I completed my Undergraduate and post graduate education back home in India. For my base degree, I did Home Science, where one of the main subjects was Nutrition alongside Home Economics, Child Psychology, Biochemistry and Human Physiology
Having developed an interest in Nutrition, I completed my postgraduate diploma in Nutrition Dietetics from Padmavathi University for Women, Tirupati, AP, India.
When I came to this country I applied for my HCPC registration at which point I was recommended to complete a ‘Top Up’ for my qualifications and a short placement to update myself to UK systems. I completed this at Cardiff University. In addition I also completed MSc in Diabetes Care from York University.
I have always been interested in food and my passion is for people to understand that food is your first option to keep yourself healthy, not medication. Medication comes afterwards. Everything’s becoming overly medicalised and we’re not looking at the first option at all.
I think that one of the things is that you just expect to be part of your Multi-Disciplinary Team (MDT).
Everyone knows you as a dietitian and what you can do. But when you actually start working you realise that you often have to fight your way through to make an impact because dietitians can sometimes be invisible.
You have to work hard to make sure people remember that you’re there to support your patients. When you see your consultants fighting for you and recognising the work you do, that’s great.
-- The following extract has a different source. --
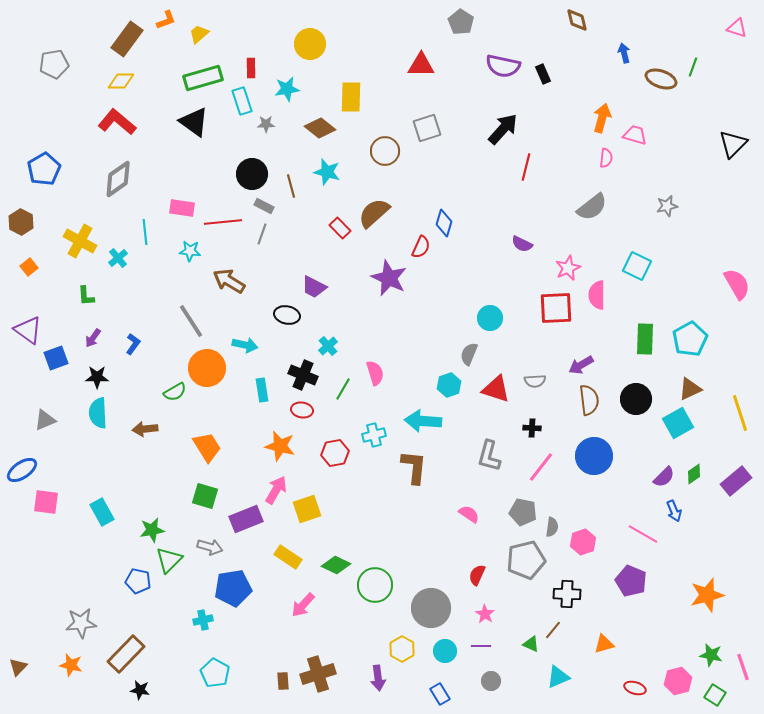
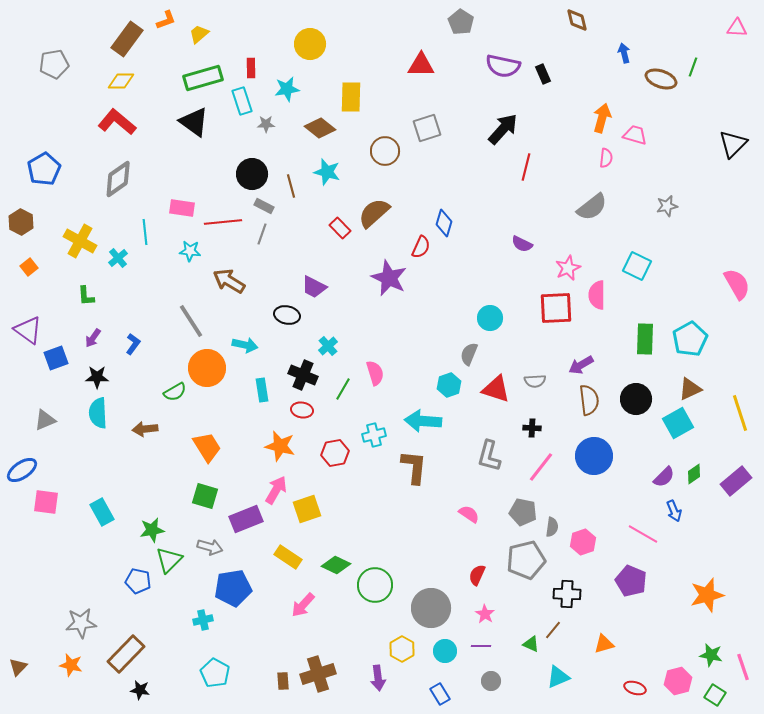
pink triangle at (737, 28): rotated 15 degrees counterclockwise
I’m not sure about any specific lightbulb moments because I think you learn all the time. I think my learning has been constant. I’ve never stopped.
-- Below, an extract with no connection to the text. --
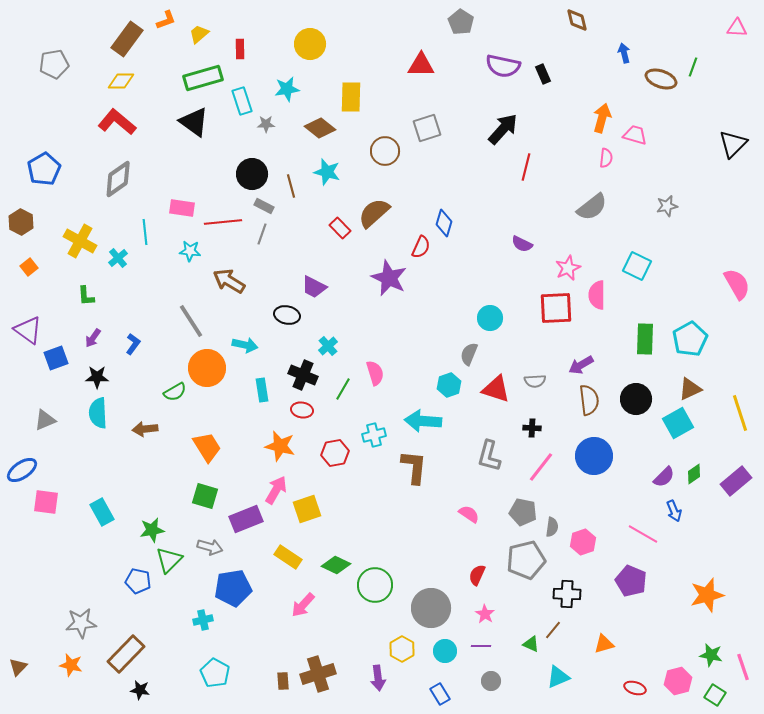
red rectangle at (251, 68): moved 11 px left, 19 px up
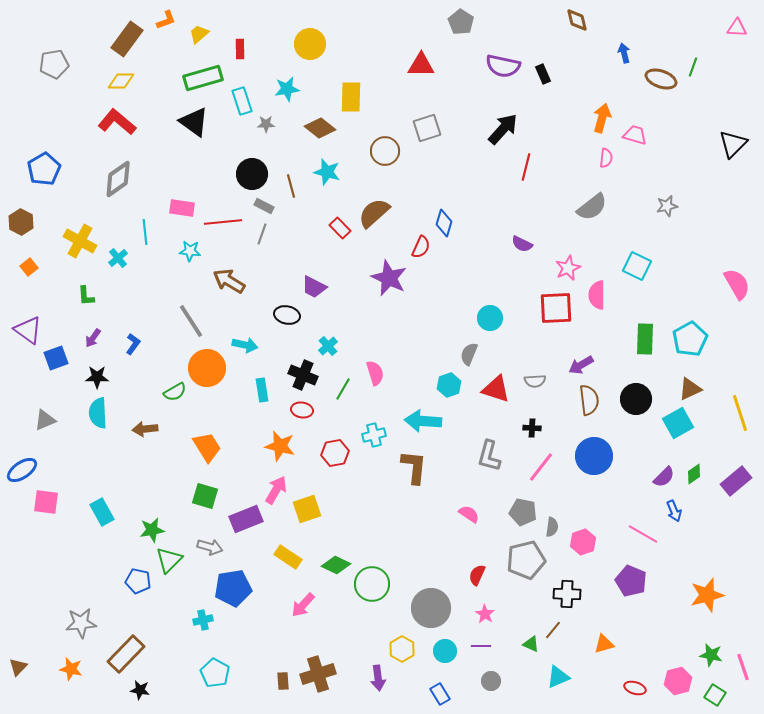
green circle at (375, 585): moved 3 px left, 1 px up
orange star at (71, 665): moved 4 px down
I’ve learned not to be negative about things, looking at situations as positively as you can and understanding that if you want to make a difference, you need to stay positive and motivated.
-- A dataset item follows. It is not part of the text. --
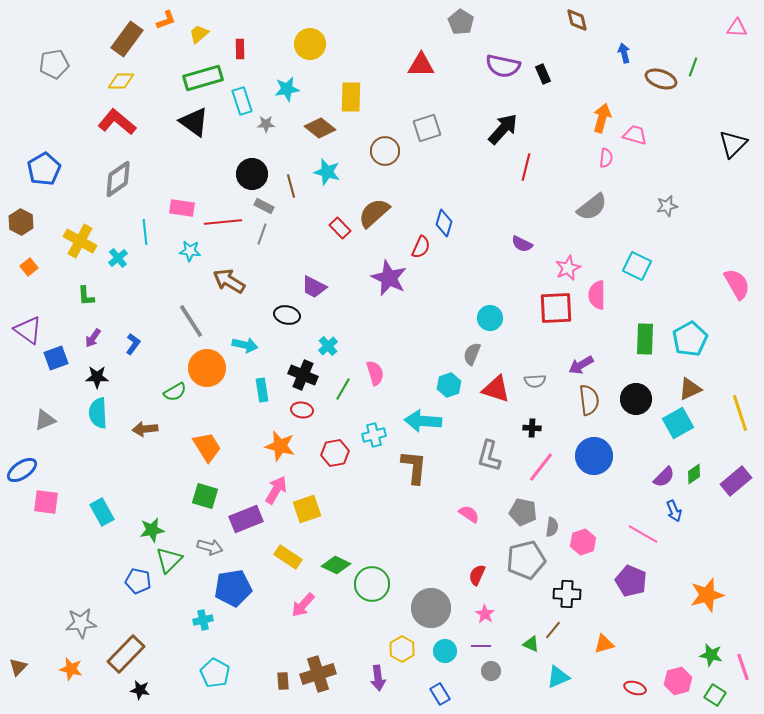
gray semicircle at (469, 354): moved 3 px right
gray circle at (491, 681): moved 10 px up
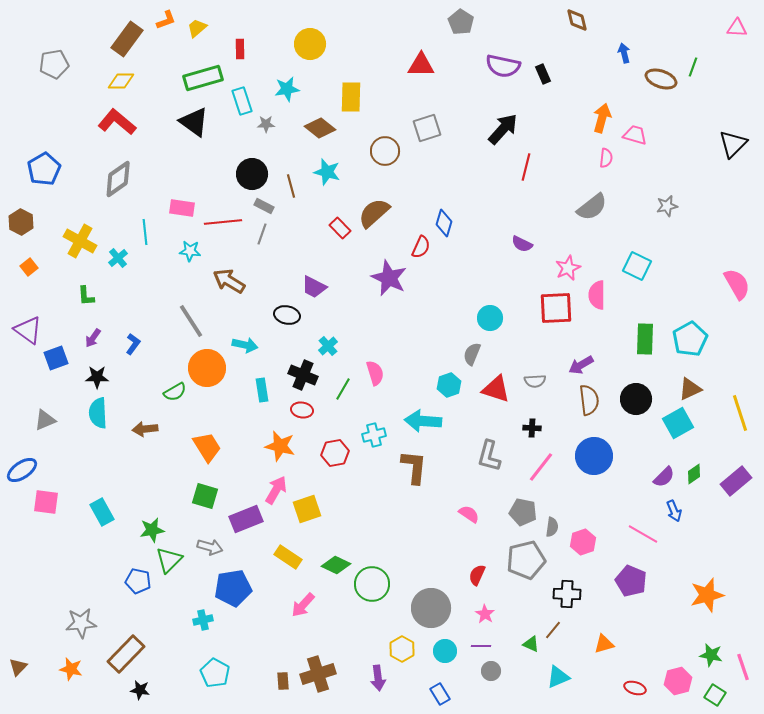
yellow trapezoid at (199, 34): moved 2 px left, 6 px up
I feel passionate about making a difference to improve the experiences of staff from diverse backgrounds who may have experienced discrimination and prejudice
So my role used to be clinical, seeing patients daily which I found very rewarding. Coming into a management role I don’t have time to work clinically very often. I’d love to do more but I just can’t fit it in because then I wouldn’t be able to support my team as much as I do.
During my day I look at how my team are doing, offering support to my team. I have an open door policy as well, so anyone (including students) can knock on my door and come and chat.
I like to deal with any issues rather than putting them off. I take comfort in the fact that issues have often been resolved before they become a bigger issue.
There are a lot of management processes that I need to do, such as reporting and results. I also put a lot of emphasis on developing the services finding opportunities where Dietetics has previously not ventured, an example being Dietitians taking on extended roles.
I also like finding opportunities for staff to showcase their work and their positive achievements, so I regularly nominate them for different awards.
We’ve been on the top 10 shortlist for national HSC awards three times and we’ve presented at International Dietetics conference in Granada.
I am also involved in the new Regional AHP Ethnic Minority Network because I feel passionate about making a difference to improve the experiences of staff from diverse backgrounds who may have experienced discrimination and prejudice.
I think a lot of hard work and passion for the profession.
How can you be in a profession without being passionate about it?
I have also been well supported by my managers and encouraged to apply for promotions.
I love my profession and I love the work I do.
I’m willing to put the work in to make sure people are aware of our services and the help we give to the patients.
I love my team – they’re fantastic and I am so proud of them. I like my team to know their hard work is recognised, that I’m there for them and that I will support them.
I want them to shine and show their passion because they’re so happy in their job.